Exercise directions: Report every line in the data below that contains the string "training", treating uppercase and lowercase letters as different.

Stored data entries
•••
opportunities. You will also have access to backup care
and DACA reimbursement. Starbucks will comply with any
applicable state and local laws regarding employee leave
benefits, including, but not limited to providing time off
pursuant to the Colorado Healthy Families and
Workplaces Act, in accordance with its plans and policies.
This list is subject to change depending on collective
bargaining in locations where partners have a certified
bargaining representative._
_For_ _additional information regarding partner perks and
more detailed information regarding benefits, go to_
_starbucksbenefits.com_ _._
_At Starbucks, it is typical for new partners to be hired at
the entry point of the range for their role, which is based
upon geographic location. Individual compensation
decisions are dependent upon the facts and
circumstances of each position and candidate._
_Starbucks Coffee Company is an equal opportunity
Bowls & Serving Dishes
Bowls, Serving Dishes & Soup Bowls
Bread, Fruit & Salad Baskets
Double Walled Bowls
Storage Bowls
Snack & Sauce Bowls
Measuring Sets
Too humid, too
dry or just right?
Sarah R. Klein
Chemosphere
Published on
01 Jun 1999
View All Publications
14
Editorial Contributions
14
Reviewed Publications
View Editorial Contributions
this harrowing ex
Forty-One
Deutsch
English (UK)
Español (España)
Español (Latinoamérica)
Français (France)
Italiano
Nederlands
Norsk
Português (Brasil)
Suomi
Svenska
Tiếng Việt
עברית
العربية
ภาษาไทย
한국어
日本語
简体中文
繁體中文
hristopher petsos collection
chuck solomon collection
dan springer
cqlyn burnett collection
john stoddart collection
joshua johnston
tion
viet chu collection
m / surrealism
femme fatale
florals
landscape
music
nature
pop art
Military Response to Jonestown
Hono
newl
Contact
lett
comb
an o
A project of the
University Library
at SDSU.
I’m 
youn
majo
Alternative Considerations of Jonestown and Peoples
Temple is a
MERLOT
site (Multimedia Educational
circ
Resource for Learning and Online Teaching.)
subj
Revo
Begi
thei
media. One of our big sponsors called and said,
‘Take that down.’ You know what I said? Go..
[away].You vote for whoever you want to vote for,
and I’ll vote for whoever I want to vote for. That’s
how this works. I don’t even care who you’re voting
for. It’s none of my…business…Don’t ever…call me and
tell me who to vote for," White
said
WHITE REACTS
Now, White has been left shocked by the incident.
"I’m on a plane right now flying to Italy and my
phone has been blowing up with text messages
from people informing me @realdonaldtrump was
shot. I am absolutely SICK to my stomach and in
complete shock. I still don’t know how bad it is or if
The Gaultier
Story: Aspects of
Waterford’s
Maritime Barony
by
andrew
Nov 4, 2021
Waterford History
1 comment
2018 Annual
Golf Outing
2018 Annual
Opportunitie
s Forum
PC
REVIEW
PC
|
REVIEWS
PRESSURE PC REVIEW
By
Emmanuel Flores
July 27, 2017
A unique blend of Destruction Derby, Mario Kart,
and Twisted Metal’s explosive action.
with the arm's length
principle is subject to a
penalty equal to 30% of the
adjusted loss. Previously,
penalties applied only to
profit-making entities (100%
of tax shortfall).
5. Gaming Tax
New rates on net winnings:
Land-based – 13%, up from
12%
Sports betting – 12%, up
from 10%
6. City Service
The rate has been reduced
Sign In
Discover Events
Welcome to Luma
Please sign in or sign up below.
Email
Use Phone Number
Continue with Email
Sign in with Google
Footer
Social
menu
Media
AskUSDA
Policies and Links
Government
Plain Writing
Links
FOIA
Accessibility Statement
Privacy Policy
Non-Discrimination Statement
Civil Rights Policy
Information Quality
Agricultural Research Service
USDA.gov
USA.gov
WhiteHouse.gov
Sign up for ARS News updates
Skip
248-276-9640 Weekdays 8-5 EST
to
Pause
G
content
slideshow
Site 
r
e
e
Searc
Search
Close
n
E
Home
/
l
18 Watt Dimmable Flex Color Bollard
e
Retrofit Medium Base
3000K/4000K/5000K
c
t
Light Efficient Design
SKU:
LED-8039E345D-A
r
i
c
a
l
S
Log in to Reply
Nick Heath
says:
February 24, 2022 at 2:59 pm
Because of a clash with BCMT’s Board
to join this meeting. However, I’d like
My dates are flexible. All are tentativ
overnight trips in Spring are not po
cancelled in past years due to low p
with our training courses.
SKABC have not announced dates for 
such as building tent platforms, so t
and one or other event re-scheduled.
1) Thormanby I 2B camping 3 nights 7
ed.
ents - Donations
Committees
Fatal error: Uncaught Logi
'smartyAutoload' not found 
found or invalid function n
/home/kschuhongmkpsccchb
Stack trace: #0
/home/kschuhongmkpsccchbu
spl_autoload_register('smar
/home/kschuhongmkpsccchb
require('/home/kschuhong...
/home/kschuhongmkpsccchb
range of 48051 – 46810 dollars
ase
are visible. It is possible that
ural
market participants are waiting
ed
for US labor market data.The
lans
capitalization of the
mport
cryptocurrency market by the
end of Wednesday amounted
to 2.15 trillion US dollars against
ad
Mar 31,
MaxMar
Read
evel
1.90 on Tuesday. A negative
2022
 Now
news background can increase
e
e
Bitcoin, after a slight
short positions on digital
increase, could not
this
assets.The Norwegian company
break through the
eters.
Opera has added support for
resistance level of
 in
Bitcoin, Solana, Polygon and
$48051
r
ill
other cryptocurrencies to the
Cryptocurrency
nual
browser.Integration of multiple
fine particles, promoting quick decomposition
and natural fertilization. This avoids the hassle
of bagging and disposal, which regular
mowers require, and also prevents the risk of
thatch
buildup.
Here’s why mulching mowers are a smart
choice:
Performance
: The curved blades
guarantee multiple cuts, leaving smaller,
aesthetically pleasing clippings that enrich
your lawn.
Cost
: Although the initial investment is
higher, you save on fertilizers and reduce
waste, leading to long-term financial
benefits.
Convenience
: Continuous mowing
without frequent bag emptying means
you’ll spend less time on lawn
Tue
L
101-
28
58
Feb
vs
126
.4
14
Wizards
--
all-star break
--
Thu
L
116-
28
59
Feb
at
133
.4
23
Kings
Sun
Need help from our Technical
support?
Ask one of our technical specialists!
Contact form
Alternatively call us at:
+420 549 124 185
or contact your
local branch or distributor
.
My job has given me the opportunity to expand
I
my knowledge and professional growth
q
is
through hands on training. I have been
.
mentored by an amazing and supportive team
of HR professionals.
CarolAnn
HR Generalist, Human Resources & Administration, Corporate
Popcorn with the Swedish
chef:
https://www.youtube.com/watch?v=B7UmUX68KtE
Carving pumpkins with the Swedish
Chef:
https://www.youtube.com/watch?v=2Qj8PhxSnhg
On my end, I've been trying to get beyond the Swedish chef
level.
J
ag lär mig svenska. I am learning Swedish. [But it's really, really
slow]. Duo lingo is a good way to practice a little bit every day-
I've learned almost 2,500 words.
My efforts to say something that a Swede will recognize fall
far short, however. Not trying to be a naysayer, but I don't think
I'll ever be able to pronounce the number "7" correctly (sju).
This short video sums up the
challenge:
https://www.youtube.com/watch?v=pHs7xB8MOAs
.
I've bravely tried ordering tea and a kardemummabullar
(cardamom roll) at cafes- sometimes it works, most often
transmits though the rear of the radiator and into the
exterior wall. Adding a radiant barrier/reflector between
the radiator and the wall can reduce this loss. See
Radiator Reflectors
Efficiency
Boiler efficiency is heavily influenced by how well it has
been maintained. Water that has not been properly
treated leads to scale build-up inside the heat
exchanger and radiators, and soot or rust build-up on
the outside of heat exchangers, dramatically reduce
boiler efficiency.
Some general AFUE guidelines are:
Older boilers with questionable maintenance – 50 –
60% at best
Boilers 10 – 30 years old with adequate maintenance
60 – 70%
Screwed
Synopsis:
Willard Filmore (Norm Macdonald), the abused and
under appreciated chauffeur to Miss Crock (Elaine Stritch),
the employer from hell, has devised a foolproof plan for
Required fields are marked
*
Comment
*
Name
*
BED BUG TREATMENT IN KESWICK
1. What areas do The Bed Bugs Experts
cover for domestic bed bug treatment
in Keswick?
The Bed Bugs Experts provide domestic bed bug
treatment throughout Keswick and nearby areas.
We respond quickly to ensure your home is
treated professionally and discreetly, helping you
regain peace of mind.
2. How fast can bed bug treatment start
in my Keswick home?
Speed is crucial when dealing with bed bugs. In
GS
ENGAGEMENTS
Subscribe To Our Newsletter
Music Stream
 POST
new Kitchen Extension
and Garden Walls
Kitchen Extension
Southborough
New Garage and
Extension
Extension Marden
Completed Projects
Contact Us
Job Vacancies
•••
Solution for this exercise:
with our training courses.
through hands on training. I have been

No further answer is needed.